Pam Cross, legal director of Metropolitan Action Committee on Violence Against Women and Children and co-chair of the No Religious Arbitration Coalition, says there will always be people who will operate outside a regulated arbitration system. However, she says allowing faith-based arbitration in Ontario is not the solution.

"That is a concern and that would have happened no matter what the government did, because had the government decided to leave the Arbitration Act as it's presently written, there's little doubt in my mind that the government would have implemented the safeguards, or least some of the safeguards, proposed by Boyd in her report.

"So there would have still been people who wanted to operate outside even those safeguards. I don't think the threat of so-to-speak back-alley arbitrations should be used to say, 'Well, we should have regulated them.' Whatever system of regulation you come up with, there are always people who are capable of finding a way to get around that," Cross says.

[. . .]

Cross says while the premier's announcement is a victory for the coalition, much work needs to be done to ensure women have access to justice.

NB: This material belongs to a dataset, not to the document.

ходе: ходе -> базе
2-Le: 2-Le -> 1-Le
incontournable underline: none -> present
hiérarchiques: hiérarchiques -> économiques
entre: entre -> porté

"I think one of the biggest jobs that we have--and by 'we' I mean those of us working with women but also the community, the government--a really big job that we have is to ensure that women have access to legal information so that they know what the law of Ontario, and what the law of Canada provides for them.

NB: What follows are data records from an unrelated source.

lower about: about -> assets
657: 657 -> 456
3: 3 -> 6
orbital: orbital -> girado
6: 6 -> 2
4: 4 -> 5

"So that when they are making decisions about how they want to handle their separation--do they want to go the route of private mediation or do they want to hire a lawyer and possibly end up in court--we'd like women to be making that decision based on access to full information, and that's a very important job that lies ahead of us right now," she says.


Secondly, as we've seen in such unhappy societies as Israel and Lebanon, giving religious authorities an actual stake in the legal system does only bad things, keeping the members of different denominations in line behind their religious-cum-political leaders who have a vested interest in preventing defections through intermarriage or internal dissent. In Canada, at least, the rule of law isn't subject to divine law. Canada has done well because--not despite--of this.

Thirdly, speaking directly to Khan's point about the alienation common to many Canadian Muslims, how can the solution to the question of Canadian Muslim isolation lie in the creation of separate, or at least parallel, legal systems? The public sphere should be open to everyone by default.

And yet. This Ottawa Citizen article quotes polls suggesting that Canadians as a rule are opposed to faith-based arbitration regardless of religion, this opposition being stronger in Ontario, Québec and Alberta, but remaining a majority sentiment throughout the country.

The only Canadian region that came close--49%--to a sentiment in favour was the North, where the First Nations and Inuit have their own conflict-resolution systems which have co-existed and/or conflicted frequently with the established Canadian legal system. Might an honest across-the-board opposition to faith-based arbitration in Ontario (and elsewhere) represent some sort of domestic cultural imperialism towards religious minorities? Does the public square requiring the shedding of faith in this circumstance, or in other circumstances? In the end, I suppose it relates to the question of how much common ground has to be shared for a pluralistic society to function meaningfully.

Your thoughts, as always, are most welcome.